> _Given exercise 1_
According to the edge detection text, what does the background detection (mask m B) have trouble finding?

The spatial edge detection block uses the difference between the current image and the background:

$$ \Delta {{\mathbf{I}}_S} = \left| {{{\mathbf{I}}_t}--{\mu_{{N,t}}}} \right| $$
(14)

To avoid locking up the background update by continuously detected edges, the non-selective background is used in (14). Temporal edge mask image m ET is described with (15):

$$ {m_{{ET}}}\left( {x,y} \right) = \left\{ {\begin{array}{*{20}{c}} 1 & {{\hbox{if}}\,\left| {\Delta {I_T}\left( {x,y} \right) - \Delta {I_T}\left( {x - 1,y} \right)} \right| > {\theta_{{ET}}} \vee } \\{} & {\left| {\Delta {I_T}\left( {x,y} \right) - \Delta {I_T}\left( {x,y - 1} \right)} \right| > {\theta_{{ET}}}} \\0 & {\hbox{otherwise}} \\\end{array} } \right. $$
(15)

A similar equation as (15) can be written for m ES :

$$ {m_{{ES}}}\left( {x,y} \right) = \left\{ {\begin{array}{*{20}{c}} 1 & {{\hbox{if}}\,\left| {\Delta {I_S}\left( {x,y} \right) - \Delta {I_S}\left( {x - 1,y} \right)} \right| > {\theta_{{ES}}} \vee } \\{} & {\left| {\Delta {I_S}\left( {x,y} \right) - \Delta {I_S}\left( {x,y - 1} \right)} \right| > {\theta_{{ES}}}} \\0 & {\hbox{otherwise}} \\\end{array} } \right. $$
(16)

where θ ET and θ ES are constant thresholds evaluated experimentally. The example of the edge detection is shown in Fig. 6. The background detection (mask m B ) has problems in finding a dark car in the night, but the edge detections add more pixels improving the overall result. Some new FP pixels are also introduced (the lower part of Fig. 6c), but they can be easily filtered out during one of the next processing steps.

Figure 6
figure 6

Additional pixels found by the edge detection in the dark scene, the moving car is marked with the circle: (a)—original picture (highway in the night), (b)—result of background detection m B , (c)—result of spatial edge detection m ES for θ ES  = 20, (d)—result of temporal edge detection m ET for θ ET  = 20.

> _Extracted entries_

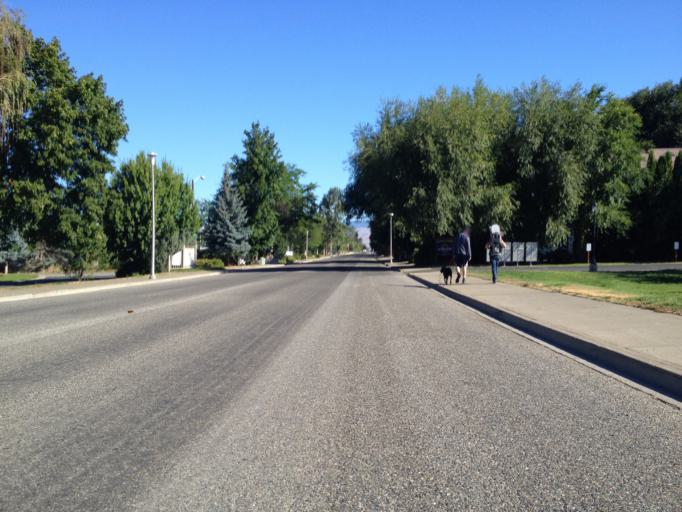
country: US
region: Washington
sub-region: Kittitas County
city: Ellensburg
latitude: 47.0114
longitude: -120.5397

...

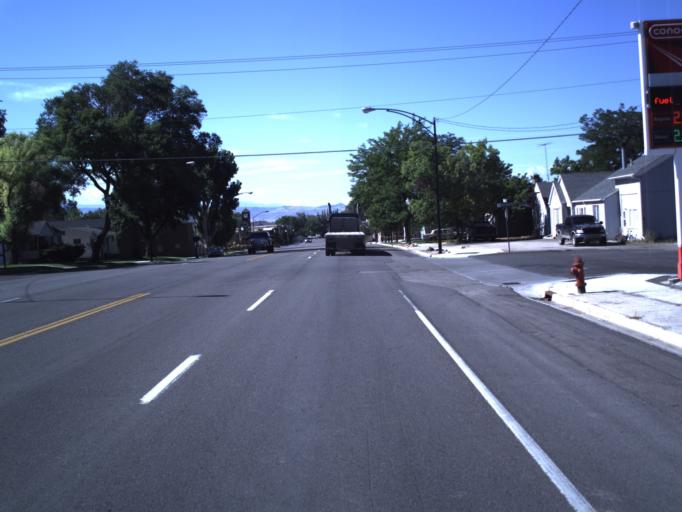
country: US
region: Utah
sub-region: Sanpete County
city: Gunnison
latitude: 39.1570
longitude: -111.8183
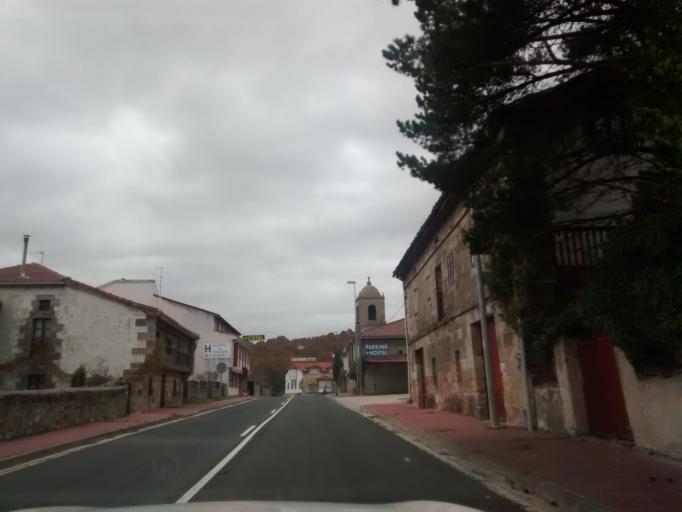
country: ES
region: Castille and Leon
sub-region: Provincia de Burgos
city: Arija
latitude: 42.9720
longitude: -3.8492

> _Given exercise 2_
Turn the lines of the records into a numbered list, starting at the line containing "longitude: -111.8183" and ending at the line containing "longitude: -3.8492", with blank lines omitted. Leave the pictures out.

> _Finished answer 1_
A dark car at night.

> _Finished answer 2_
1. longitude: -111.8183
2. country: ES
3. region: Castille and Leon
4. sub-region: Provincia de Burgos
5. city: Arija
6. latitude: 42.9720
7. longitude: -3.8492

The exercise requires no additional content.